Le hard discount ne paye pas 4000 francs
Les assemblées d'Unia Transjurane sont l'occasion pour des travailleurs de partager leur vécu. C'est ainsi que «Momo» a raconté ses 22 ans d'expérience dans le secteur alimentaire. Après avoir longtemps travaillé dans un supermarché qui a fini par faire faillite, le Jurassien s'est ensuite fait embaucher dans un hard discount qui se flatte de verser un salaire de 4000 francs à ses employés. «C'est un salaire correct, malheureusement, engagés à 50%, nous ne le touchions pas. Je travaillais soit le matin, soit l'après-midi, je n'étais pas libre, pris au piège. A 50%, ce n'était pas évident pour nourrir une famille avec quatre enfants. Je ne pouvais travailler plus que lorsqu'il y avait beaucoup de marchandises à mettre en place», a témoigné «Momo», qui a aujourd'hui trouvé un nouveau job. «Il faut que le personnel de la vente gagne au moins 4000 francs et je garde l'espoir que la valeur de ce travail soit enfin reconnue», a-t-il encore dit.

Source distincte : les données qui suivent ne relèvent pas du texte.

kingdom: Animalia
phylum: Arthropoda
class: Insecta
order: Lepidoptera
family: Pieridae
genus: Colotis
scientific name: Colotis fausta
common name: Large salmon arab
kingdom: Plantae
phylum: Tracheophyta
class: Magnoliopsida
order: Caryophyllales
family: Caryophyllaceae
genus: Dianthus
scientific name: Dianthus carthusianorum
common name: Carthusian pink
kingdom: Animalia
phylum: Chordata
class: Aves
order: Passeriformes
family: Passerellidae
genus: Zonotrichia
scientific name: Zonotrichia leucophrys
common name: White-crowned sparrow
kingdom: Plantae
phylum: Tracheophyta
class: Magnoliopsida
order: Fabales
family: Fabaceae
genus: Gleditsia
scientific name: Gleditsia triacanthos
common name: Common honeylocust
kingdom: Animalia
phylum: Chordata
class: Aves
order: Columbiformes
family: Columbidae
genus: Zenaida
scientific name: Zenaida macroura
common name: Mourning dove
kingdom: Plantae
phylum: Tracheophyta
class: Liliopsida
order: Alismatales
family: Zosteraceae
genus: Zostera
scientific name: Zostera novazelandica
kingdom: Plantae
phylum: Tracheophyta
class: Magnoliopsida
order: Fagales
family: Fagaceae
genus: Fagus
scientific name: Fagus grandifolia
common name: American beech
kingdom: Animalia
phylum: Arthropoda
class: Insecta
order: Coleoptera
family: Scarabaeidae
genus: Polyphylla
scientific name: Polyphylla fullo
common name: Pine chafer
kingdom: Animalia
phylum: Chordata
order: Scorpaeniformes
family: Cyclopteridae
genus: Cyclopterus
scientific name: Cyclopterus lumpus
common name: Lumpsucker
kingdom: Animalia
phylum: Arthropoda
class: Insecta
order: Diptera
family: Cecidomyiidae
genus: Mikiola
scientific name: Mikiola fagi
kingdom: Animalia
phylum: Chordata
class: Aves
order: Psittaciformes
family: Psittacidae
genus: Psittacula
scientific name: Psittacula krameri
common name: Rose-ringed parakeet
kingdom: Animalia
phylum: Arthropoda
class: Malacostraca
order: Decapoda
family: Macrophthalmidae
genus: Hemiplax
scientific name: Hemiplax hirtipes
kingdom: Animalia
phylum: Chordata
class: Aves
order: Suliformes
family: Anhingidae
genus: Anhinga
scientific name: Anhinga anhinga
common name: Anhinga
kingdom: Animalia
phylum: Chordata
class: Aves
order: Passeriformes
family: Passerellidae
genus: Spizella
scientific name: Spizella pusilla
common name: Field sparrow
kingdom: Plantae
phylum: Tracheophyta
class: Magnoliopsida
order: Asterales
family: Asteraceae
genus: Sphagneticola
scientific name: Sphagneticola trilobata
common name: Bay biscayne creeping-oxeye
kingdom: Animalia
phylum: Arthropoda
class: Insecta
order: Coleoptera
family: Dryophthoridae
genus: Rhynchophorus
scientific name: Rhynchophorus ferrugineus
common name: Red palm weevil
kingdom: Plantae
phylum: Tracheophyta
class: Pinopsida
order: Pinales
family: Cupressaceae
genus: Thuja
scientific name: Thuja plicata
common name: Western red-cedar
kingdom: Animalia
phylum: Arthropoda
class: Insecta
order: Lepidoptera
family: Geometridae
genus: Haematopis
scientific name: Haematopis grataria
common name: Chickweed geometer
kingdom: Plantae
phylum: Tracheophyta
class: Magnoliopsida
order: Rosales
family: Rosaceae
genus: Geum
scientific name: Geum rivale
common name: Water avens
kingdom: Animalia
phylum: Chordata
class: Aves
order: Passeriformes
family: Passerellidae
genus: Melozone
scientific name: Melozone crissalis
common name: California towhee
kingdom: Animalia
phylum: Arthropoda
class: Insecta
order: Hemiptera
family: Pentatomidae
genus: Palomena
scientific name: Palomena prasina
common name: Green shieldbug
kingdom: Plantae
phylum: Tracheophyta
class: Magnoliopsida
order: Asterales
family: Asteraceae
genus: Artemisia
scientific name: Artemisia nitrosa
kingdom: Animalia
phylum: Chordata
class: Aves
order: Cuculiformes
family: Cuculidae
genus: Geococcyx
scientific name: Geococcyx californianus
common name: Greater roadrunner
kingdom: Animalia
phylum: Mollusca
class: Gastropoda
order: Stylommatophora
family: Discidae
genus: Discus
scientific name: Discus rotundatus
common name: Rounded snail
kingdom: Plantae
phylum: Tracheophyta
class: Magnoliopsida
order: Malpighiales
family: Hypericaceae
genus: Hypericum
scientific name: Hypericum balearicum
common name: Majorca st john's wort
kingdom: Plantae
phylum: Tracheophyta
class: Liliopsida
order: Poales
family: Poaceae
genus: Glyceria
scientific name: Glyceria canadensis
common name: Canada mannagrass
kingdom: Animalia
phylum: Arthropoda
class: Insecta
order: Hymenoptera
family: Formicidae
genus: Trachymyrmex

Grande victoire au Bangladesh
La réunion s'est poursuivie par l'intervention de Tom Grinter, responsable de campagne à Industriall Global Union. Invité par Unia Transjurane, le jeune syndicaliste a présenté les activités de cette organisation dont le siège est à Genève. Fondée en 2012, Industriall fédère 600 syndicats de 140 pays forts de 50 millions d'adhérents dans les secteurs des mines, de l'énergie et des industries manufacturières. «Unia est affilié à Industriall et si vous travaillez dans l'industrie ou l'horlogerie, chaque année un franc de votre cotisation lui est reversée.» Les fonds récoltés permettent notamment de mener des campagnes internationales pour combattre le travail précaire dans le monde et faire respecter les droits syndicaux. En Suisse, soutenue par Unia, Industriall a perturbé quelques assemblées d'actionnaires de multinationales comme Holcim, Roche ou Syngenta. Tom Grinter s'est étendu sur l'industrie textile et de confection, le plus grand secteur de l'organisation internationale, et en particulier sur les problèmes rencontrés au Bangladesh. Dans ce pays, 4 millions de travailleurs fabriquent des vêtements «dans les pires conditions». «Nous demandions aux marques d'améliorer la sécurité au travail, mais elles nous répondaient qu'elles ne pouvaient pas faire pression sur leurs sous-traitants.» L'effondrement de l'immeuble du Rana Plaza en 2013 et son millier de victimes ont changé la donne. «Sous pression de l'opinion publique, toutes les grandes marques ont alors accepté de signer le Bangladesh Accord qui garantit un minimum de sécurité dans 2000 usines», explique Tom Grinter. «C'est une grande victoire et ce n'est qu'un début», espère le syndicaliste. Le salaire de base de 68 dollars au Bangladesh (contre 314 dollars dans les régions de Shenzhen et de Shanghai en Chine) est encore notoirement insuffisant pour vivre décemment. Un ouvrier ne touche qu'environ 11 centimes pour fabriquer un jean vendu plus de 100 francs en Suisse. «Nous avons lancé une campagne pour un salaire minimum sur le plan international car il est trop facile dans l'industrie textile de changer de pays de production.» Et Tom Grinter de conclure son intervention: «La seule solution pour changer le monde et vaincre les injustices, c'est de s'organiser. En face, ils ont des milliards, mais si nous nous mettons ensemble, nous serons les plus forts.»

La lutte des ouvrières de Calida
A force de délocalisation, l'industrie textile en Suisse s'est réduite comme peau de chagrin. Achille Renaud est revenu sur la lutte épique des 80 ouvrières de Calida à La Chaux-de-Fonds qui se sont battues en 1995 contre la fermeture de leur usine. «Dix travailleuses ont été licenciées pour avoir participé à une pause symbolique d'une heure. Et, après une journée de grève, la direction a lancé une batterie de plaintes pour museler le mouvement. Une juge d'instruction a ordonné la perquisition du syndicat et la saisie des documents. C'était compliqué pour les syndicalistes de travailler avec ces plaintes au-dessus de la tête, le Ministère public neuchâtelois ayant même réclamé de la prison ferme pour une prétendue séquestration du directeur», a rappelé le secrétaire syndical d'Unia Transjurane, pour lequel Calida reste un «combat important, inscrit dans la mémoire collective».